Ils en écrasèrent certains, en coupèrent d'autres en petits morceaux pour enfin tout mélanger dans de l'huile avec des graines et des noix. Le résultat de cette recette sembla plaire aux membres de l'équipage de la frégate. Ils en reprirent tous une seconde ration, qui les revigora immédiatement.

Une fois leur repas terminé, Jean invita l'Amiral à se rendre avec lui vers une tente restée vide. Il lui fit découvrir les parachutes et les harnais dont ils se servaient afin de s'élever dans les airs d'Éden. Elle lui demanda si elle pouvait en tester l'usage.

Il fut surpris par son audace, se rappelant qu'il avait, à plusieurs reprises déjà, failli s'écraser en tentant de maîtriser ces montures de toiles et de cordes. Il lui proposa d'utiliser un des harnais biplaces qu'ils s'étaient confectionné à des fins d'écolage... Ce fut sous les regards étonnés des membres de l'équipage de la frégate, ainsi que ceux ébahis des Forces Spéciales, qu'ils se rendirent, en compagnie de Marie Madeleine, au bord de la falaise.

Les deux gardes du corps, se demandant s'ils n'étaient pas encore en train de rêver, assistèrent au décollage de l'aile sous laquelle Jean et l'Amiral s'étaient fixés à l'aide de leur double harnais. Marie Madeleine s'envola peu après eux, venant se mettre en formation à leur côté. La force du vent, rebondissant sur la falaise, les fit rapidement prendre de l'altitude. Ils n'entendirent sans doute pas les cris désespérés du Commandant d'escadrille leur enjoignant de revenir immédiatement se poser !

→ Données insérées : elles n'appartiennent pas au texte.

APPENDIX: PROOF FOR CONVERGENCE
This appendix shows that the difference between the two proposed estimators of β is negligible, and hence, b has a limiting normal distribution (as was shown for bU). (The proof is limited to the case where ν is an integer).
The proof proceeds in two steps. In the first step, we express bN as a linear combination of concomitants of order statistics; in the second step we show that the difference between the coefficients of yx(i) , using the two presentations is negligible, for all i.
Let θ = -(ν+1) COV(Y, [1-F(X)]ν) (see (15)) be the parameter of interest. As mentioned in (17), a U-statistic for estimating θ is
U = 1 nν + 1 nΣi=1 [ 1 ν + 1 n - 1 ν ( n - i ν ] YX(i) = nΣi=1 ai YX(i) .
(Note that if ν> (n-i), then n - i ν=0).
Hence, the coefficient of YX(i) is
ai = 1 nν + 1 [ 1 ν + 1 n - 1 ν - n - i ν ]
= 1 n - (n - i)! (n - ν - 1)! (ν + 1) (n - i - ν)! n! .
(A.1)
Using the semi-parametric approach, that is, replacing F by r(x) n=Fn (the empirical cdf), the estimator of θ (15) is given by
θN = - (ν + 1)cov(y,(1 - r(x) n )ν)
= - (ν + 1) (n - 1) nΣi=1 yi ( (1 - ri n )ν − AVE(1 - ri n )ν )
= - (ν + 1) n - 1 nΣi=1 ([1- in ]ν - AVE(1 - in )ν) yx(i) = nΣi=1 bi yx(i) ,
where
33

Jean suivit l'une des arêtes qui montaient vers le sommet des montagnes. Les courants ascendants qui longeaient celle-ci lui permirent de s'élever à hauteur des plus hautes crêtes du relief, comme il avait pris l'habitude de le faire.

La vue qu'ils avaient de Magdala était magnifique... Marie Madeleine les quitta, s'étant aperçue que Jean arrivait parfaitement à manier son aile, malgré les fortes conditions atmosphériques. Le poids additionnel de l'Amiral donnait à celle-ci bien plus de stabilité que s'il s'était trouvé seul sous sa monture.

Ils continuèrent d'explorer l'île en longeant les cimes de ses plus hautes montagnes. Certains de leurs sommets restaient constamment enneigés. Mais ils ne s'attardèrent pas trop longtemps à une telle altitude. L'Amiral commençait déjà à grelotter.

Ils firent demi-tour, tout en descendant à une hauteur plus confortable, afin de retourner vers le campement. Jean, s'étant quelque peu écarté du relief, proposa à l'Amiral de prendre les deux poignées qui servaient à diriger leur aile.

Elle n'hésita pas une seconde et négocia prudemment quelques virages, de plus en plus serrés. Lorsqu'il s'aperçut qu'ils avaient perdu assez d'altitude, il lui fit signe de mettre le cap vers Magdala. Il n'avait nullement l'intention de refaire la même erreur qu'à son arrivée sur Éden ! Bien que son envie fut grande de se diriger sous la falaise, pour ensuite pénétrer la caverne par le trou béant qui y donnait accès, comme il l'avait fait la toute première fois avec les oiseaux...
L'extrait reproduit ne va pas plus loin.